16 September 2011

Beer's Black Market

Recently, the Washington Post published a story about Beer's black market. You know, when someone gets a limited edition beer, puts it on eBay for hundreds of dollars. You know how I feel about the whole chase mentality thing. I am glad to see that the brewers are getting more proactive about the problem.

However hard they work to shut down this black market, they don't seem to be doing anything about the root cause of the situation: an intentionally small supply.

As the popularity of craft beer grows, people like me, who don't live in the popular brewing centers, are given short shrift.
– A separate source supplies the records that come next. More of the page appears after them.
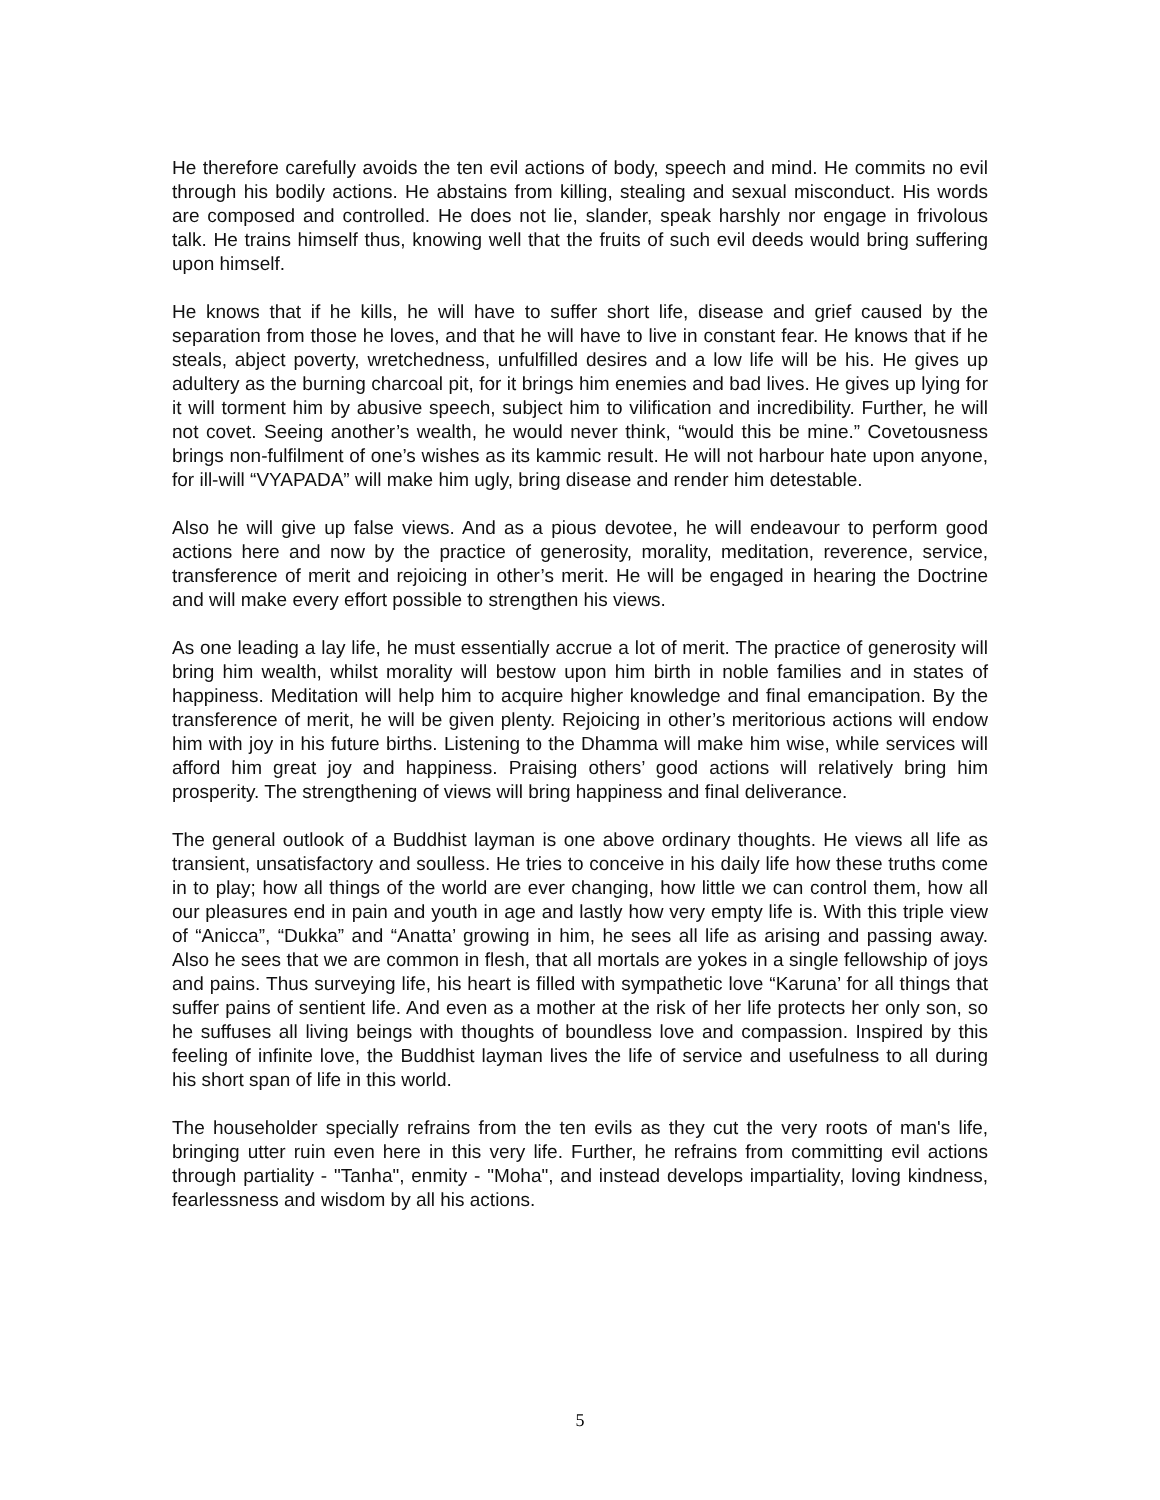He therefore carefully avoids the ten evil actions of body, speech and mind. He commits no evil through his bodily actions. He abstains from killing, stealing and sexual misconduct. His words are composed and controlled. He does not lie, slander, speak harshly nor engage in frivolous talk. He trains himself thus, knowing well that the fruits of such evil deeds would bring suffering upon himself.
He knows that if he kills, he will have to suffer short life, disease and grief caused by the separation from those he loves, and that he will have to live in constant fear. He knows that if he steals, abject poverty, wretchedness, unfulfilled desires and a low life will be his. He gives up adultery as the burning charcoal pit, for it brings him enemies and bad lives. He gives up lying for it will torment him by abusive speech, subject him to vilification and incredibility. Further, he will not covet. Seeing another’s wealth, he would never think, “would this be mine.” Covetousness brings non-fulfilment of one’s wishes as its kammic result. He will not harbour hate upon anyone, for ill-will “VYAPADA” will make him ugly, bring disease and render him detestable.
Also he will give up false views. And as a pious devotee, he will endeavour to perform good actions here and now by the practice of generosity, morality, meditation, reverence, service, transference of merit and rejoicing in other’s merit. He will be engaged in hearing the Doctrine and will make every effort possible to strengthen his views.
As one leading a lay life, he must essentially accrue a lot of merit. The practice of generosity will bring him wealth, whilst morality will bestow upon him birth in noble families and in states of happiness. Meditation will help him to acquire higher knowledge and final emancipation. By the transference of merit, he will be given plenty. Rejoicing in other’s meritorious actions will endow him with joy in his future births. Listening to the Dhamma will make him wise, while services will afford him great joy and happiness. Praising others’ good actions will relatively bring him prosperity. The strengthening of views will bring happiness and final deliverance.
The general outlook of a Buddhist layman is one above ordinary thoughts. He views all life as transient, unsatisfactory and soulless. He tries to conceive in his daily life how these truths come in to play; how all things of the world are ever changing, how little we can control them, how all our pleasures end in pain and youth in age and lastly how very empty life is. With this triple view of “Anicca”, “Dukka” and “Anatta’ growing in him, he sees all life as arising and passing away. Also he sees that we are common in flesh, that all mortals are yokes in a single fellowship of joys and pains. Thus surveying life, his heart is filled with sympathetic love “Karuna’ for all things that suffer pains of sentient life. And even as a mother at the risk of her life protects her only son, so he suffuses all living beings with thoughts of boundless love and compassion. Inspired by this feeling of infinite love, the Buddhist layman lives the life of service and usefulness to all during his short span of life in this world.
The householder specially refrains from the ten evils as they cut the very roots of man's life, bringing utter ruin even here in this very life. Further, he refrains from committing evil actions through partiality - "Tanha", enmity - "Moha", and instead develops impartiality, loving kindness, fearlessness and wisdom by all his actions.
5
It's unreasonable of me to expect Russian River or Lost Abbey to distribute all over the country, but I do get tired of hearing how wonderful their beer is. (I've been to both places. They do have wonderful beer.) It's not their fault I live in the Great Texas Craft Beer Desert.

I could move into a place across the street from Russian River, or even Spec's in Austin. But I like the town I live in. So I make the occasional trek to one of the Oases (San Antonio or Austin) once a month to load up on Texas beers. I don't, as a matter of principle, put it on eBay. For several reasons.

First, I don't have a license to sell beer.

Second, if I put a "collectible bottle with an unknown liquid inside" (wink, wink, nudge, nudge) in a box and ship it in an unrefrigerated truck, the beer will be damaged at arrival. I don't want the buyer to leave me bad feedback for the shipping conditions. Now, I'm willing to gamble that damage on the beer I make when I send it to friends.

Third, I want to drink it!

There are two solutions to the beer black market and neither of them work: The brewers could make more beer, or we consumers could stop being dicks by trying to profit off of someone else's hard labor.